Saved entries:
......

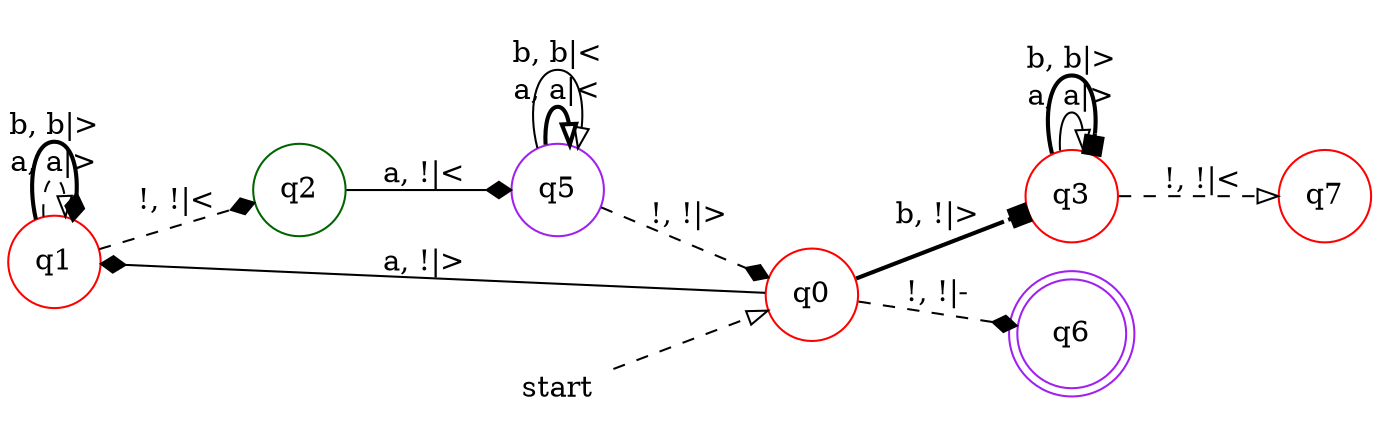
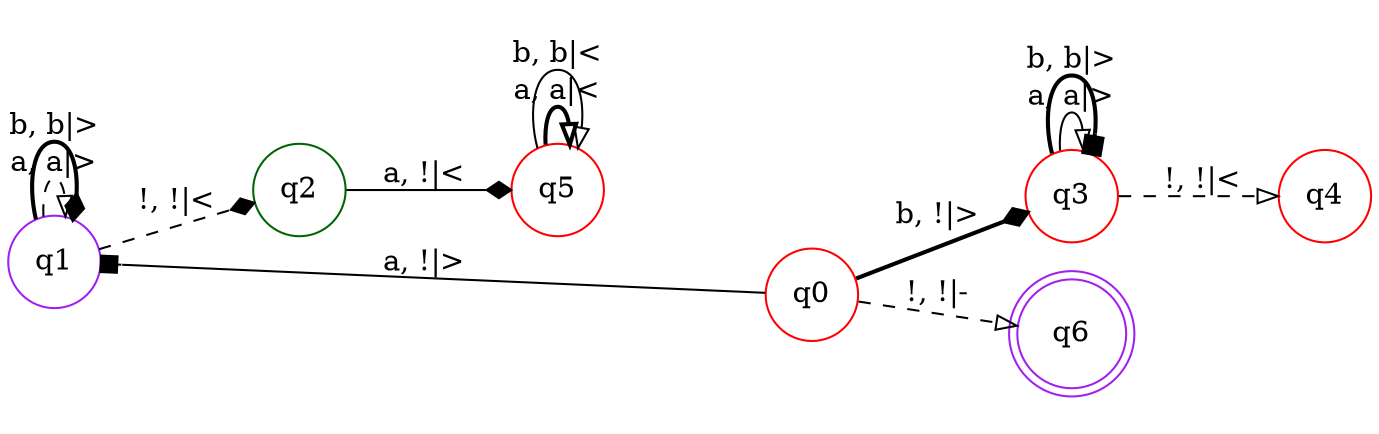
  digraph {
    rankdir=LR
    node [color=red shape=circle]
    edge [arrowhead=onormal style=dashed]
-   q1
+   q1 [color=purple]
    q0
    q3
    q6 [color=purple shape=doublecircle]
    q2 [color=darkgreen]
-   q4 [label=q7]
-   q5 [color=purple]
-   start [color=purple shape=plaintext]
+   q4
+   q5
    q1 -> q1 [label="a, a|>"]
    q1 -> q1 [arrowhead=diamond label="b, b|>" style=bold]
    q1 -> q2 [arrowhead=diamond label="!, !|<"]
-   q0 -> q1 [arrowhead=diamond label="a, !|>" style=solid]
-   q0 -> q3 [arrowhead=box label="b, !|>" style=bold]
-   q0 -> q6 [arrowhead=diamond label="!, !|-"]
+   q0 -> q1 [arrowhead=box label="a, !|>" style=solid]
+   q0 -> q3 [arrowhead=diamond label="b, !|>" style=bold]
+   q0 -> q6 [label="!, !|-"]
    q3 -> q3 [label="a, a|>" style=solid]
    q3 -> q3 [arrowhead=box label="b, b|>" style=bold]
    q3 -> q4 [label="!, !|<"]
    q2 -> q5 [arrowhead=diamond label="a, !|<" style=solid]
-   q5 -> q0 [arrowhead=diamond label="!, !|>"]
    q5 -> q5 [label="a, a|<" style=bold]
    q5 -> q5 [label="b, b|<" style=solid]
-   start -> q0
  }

......

Substitute "orange" for every occurrence of "purple" throughout the entries, leaving everything else unchanged, and omit the pictures from your answer.

Solution for this problem:
  digraph {
    rankdir=LR
    node [color=red shape=circle]
    edge [arrowhead=onormal style=dashed]
-   q1
+   q1 [color=orange]
    q0
    q3
    q6 [color=orange shape=doublecircle]
    q2 [color=darkgreen]
-   q4 [label=q7]
-   q5 [color=orange]
-   start [color=orange shape=plaintext]
+   q4
+   q5
    q1 -> q1 [label="a, a|>"]
    q1 -> q1 [arrowhead=diamond label="b, b|>" style=bold]
    q1 -> q2 [arrowhead=diamond label="!, !|<"]
-   q0 -> q1 [arrowhead=diamond label="a, !|>" style=solid]
-   q0 -> q3 [arrowhead=box label="b, !|>" style=bold]
-   q0 -> q6 [arrowhead=diamond label="!, !|-"]
+   q0 -> q1 [arrowhead=box label="a, !|>" style=solid]
+   q0 -> q3 [arrowhead=diamond label="b, !|>" style=bold]
+   q0 -> q6 [label="!, !|-"]
    q3 -> q3 [label="a, a|>" style=solid]
    q3 -> q3 [arrowhead=box label="b, b|>" style=bold]
    q3 -> q4 [label="!, !|<"]
    q2 -> q5 [arrowhead=diamond label="a, !|<" style=solid]
-   q5 -> q0 [arrowhead=diamond label="!, !|>"]
    q5 -> q5 [label="a, a|<" style=bold]
    q5 -> q5 [label="b, b|<" style=solid]
-   start -> q0
  }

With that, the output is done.